[BEGIN]
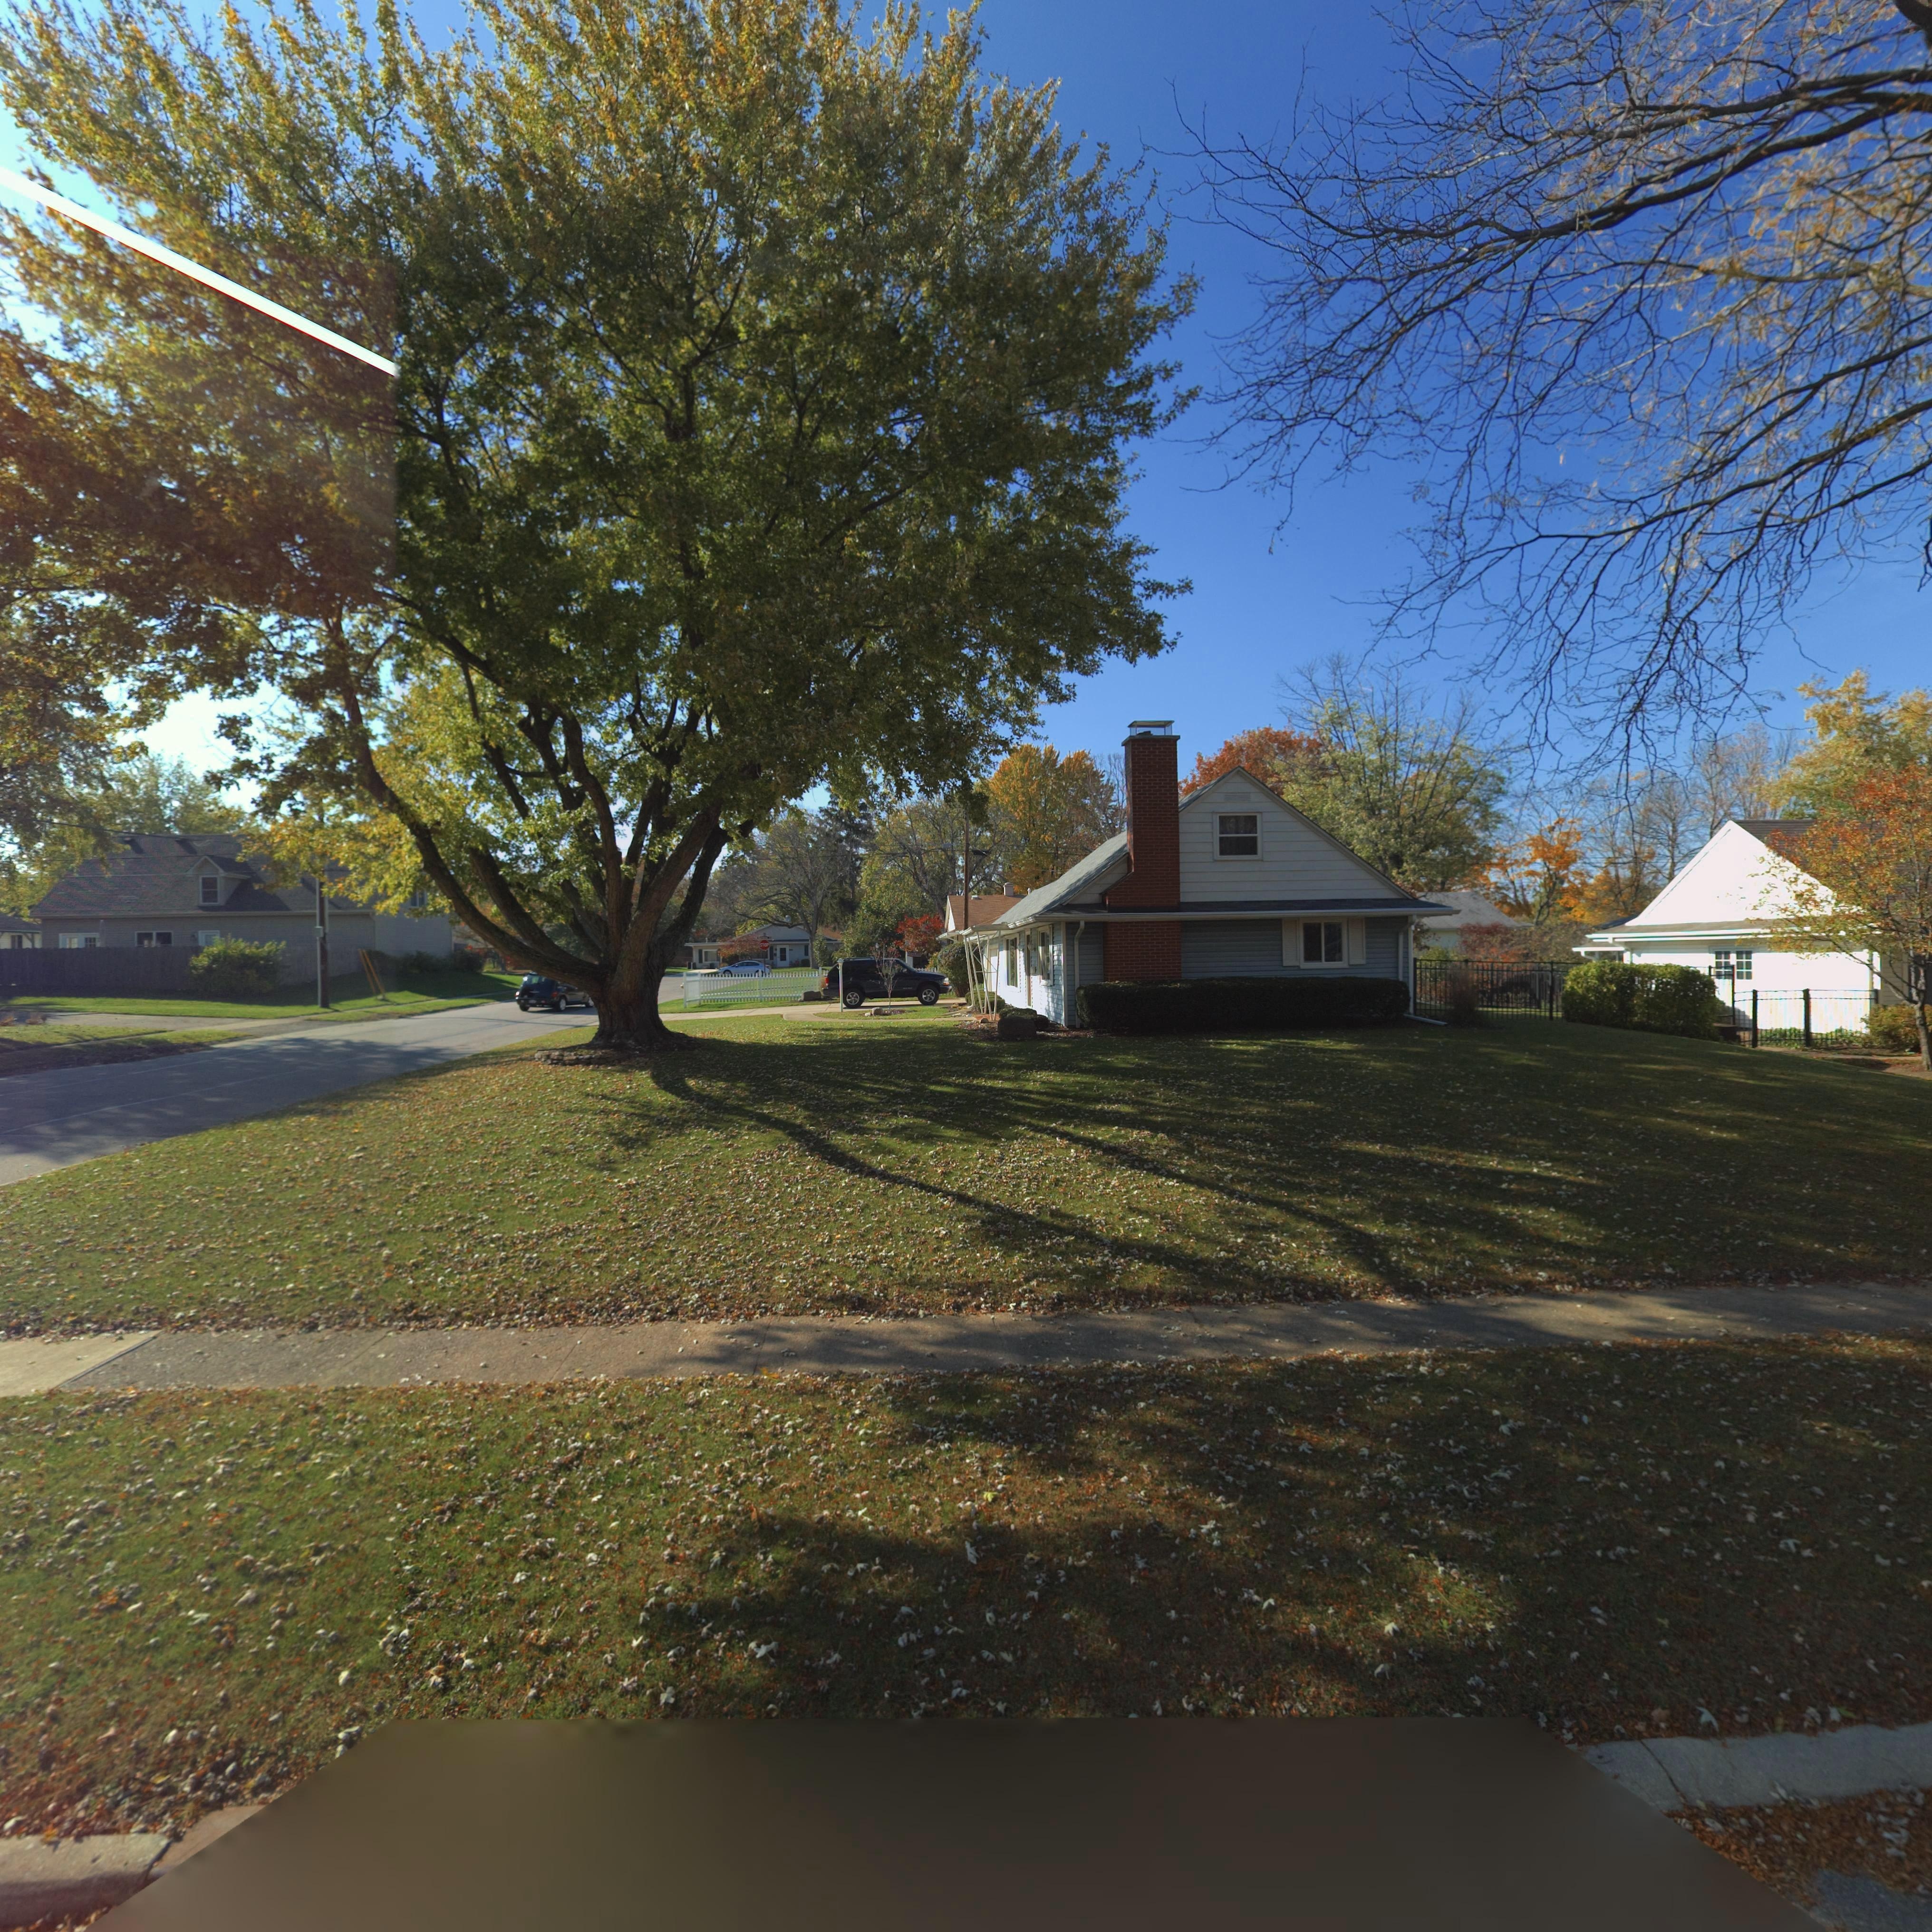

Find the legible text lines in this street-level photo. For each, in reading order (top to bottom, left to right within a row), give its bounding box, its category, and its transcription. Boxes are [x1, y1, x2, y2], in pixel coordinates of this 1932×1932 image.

[760, 943, 769, 947] None: STOP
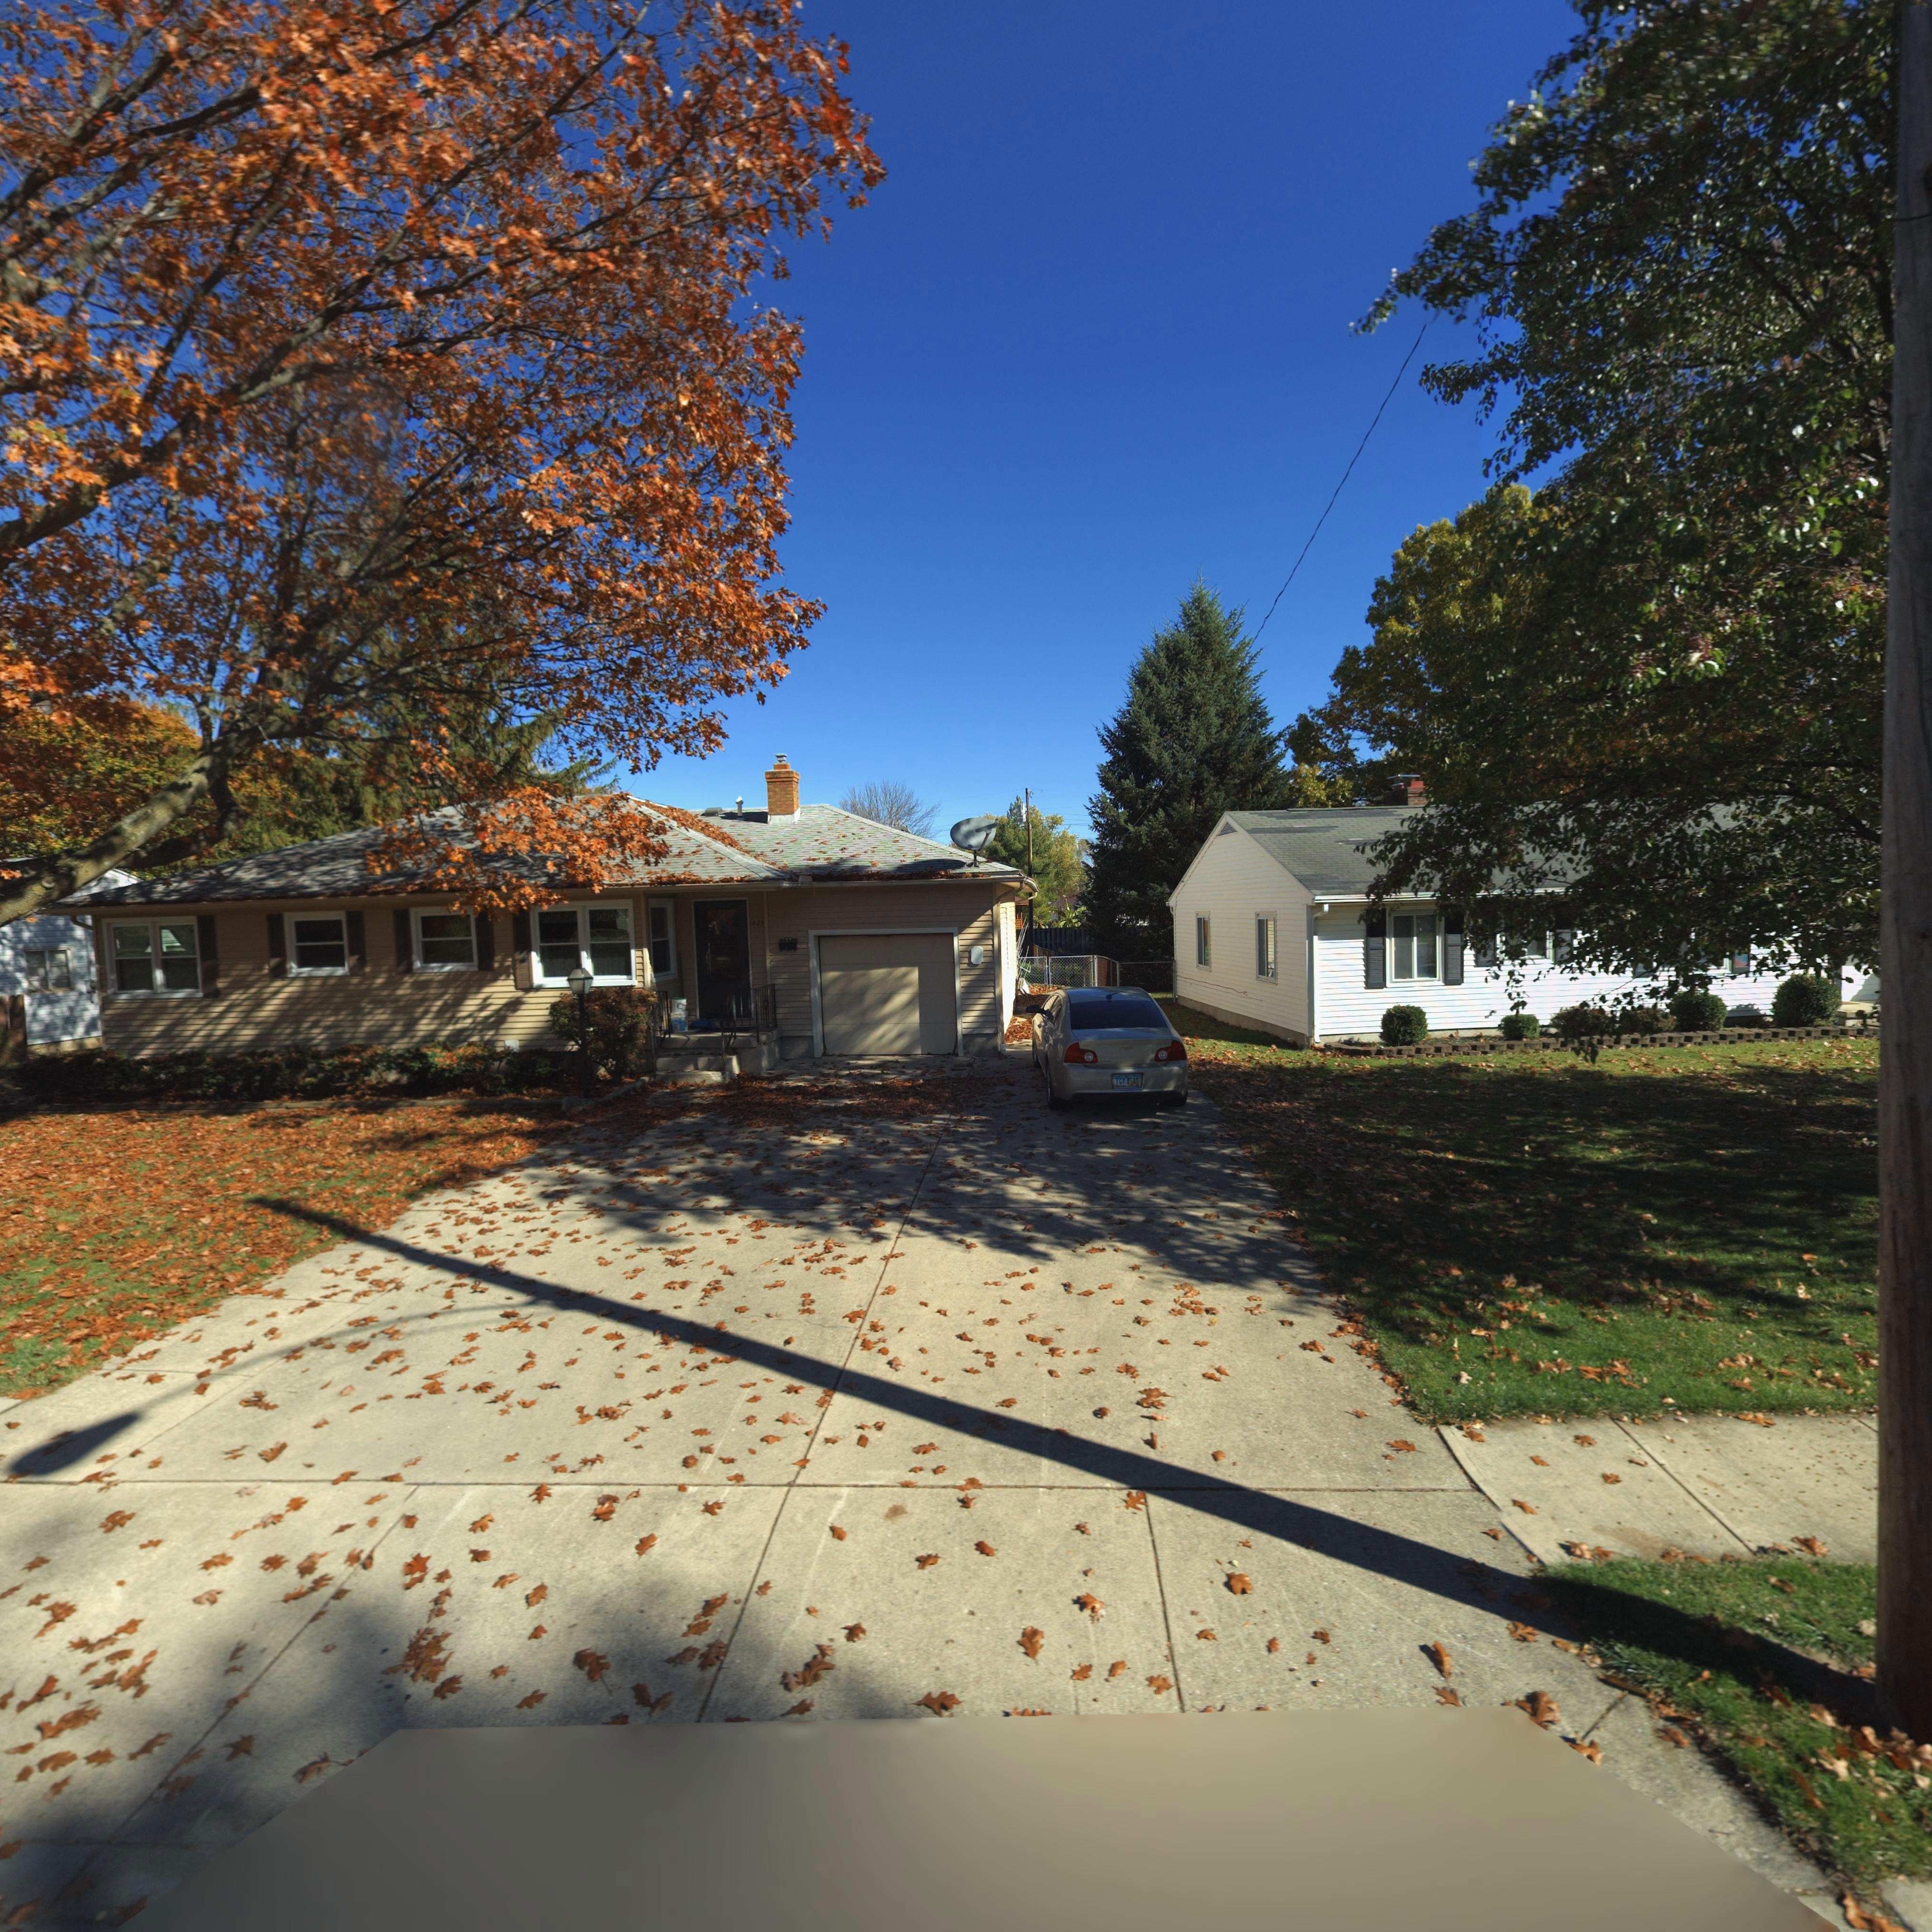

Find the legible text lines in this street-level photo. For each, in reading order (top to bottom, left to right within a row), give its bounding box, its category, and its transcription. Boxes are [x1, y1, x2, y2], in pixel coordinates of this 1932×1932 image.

[752, 920, 765, 926] StreetNumber: 405
[1115, 1077, 1140, 1085] None: FGY*4540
[END]
### Given instruction
Reproduce all of the items above with "street-level photo" swapped for "street-level image" and everything else unchanged. Leave the pictures out of your answer.

### Answer for the task
Find the legible text lines in this street-level image. For each, in reading order (top to bottom, left to right within a row), give its bounding box, its category, and its transcription. Boxes are [x1, y1, x2, y2], in pixel coordinates of this 1932×1932 image.

[760, 943, 769, 947] None: STOP

Find the legible text lines in this street-level image. For each, in reading order (top to bottom, left to right within a row), give its bounding box, its category, and its transcription. Boxes are [x1, y1, x2, y2], in pixel coordinates of this 1932×1932 image.

[752, 920, 765, 926] StreetNumber: 405
[1115, 1077, 1140, 1085] None: FGY*4540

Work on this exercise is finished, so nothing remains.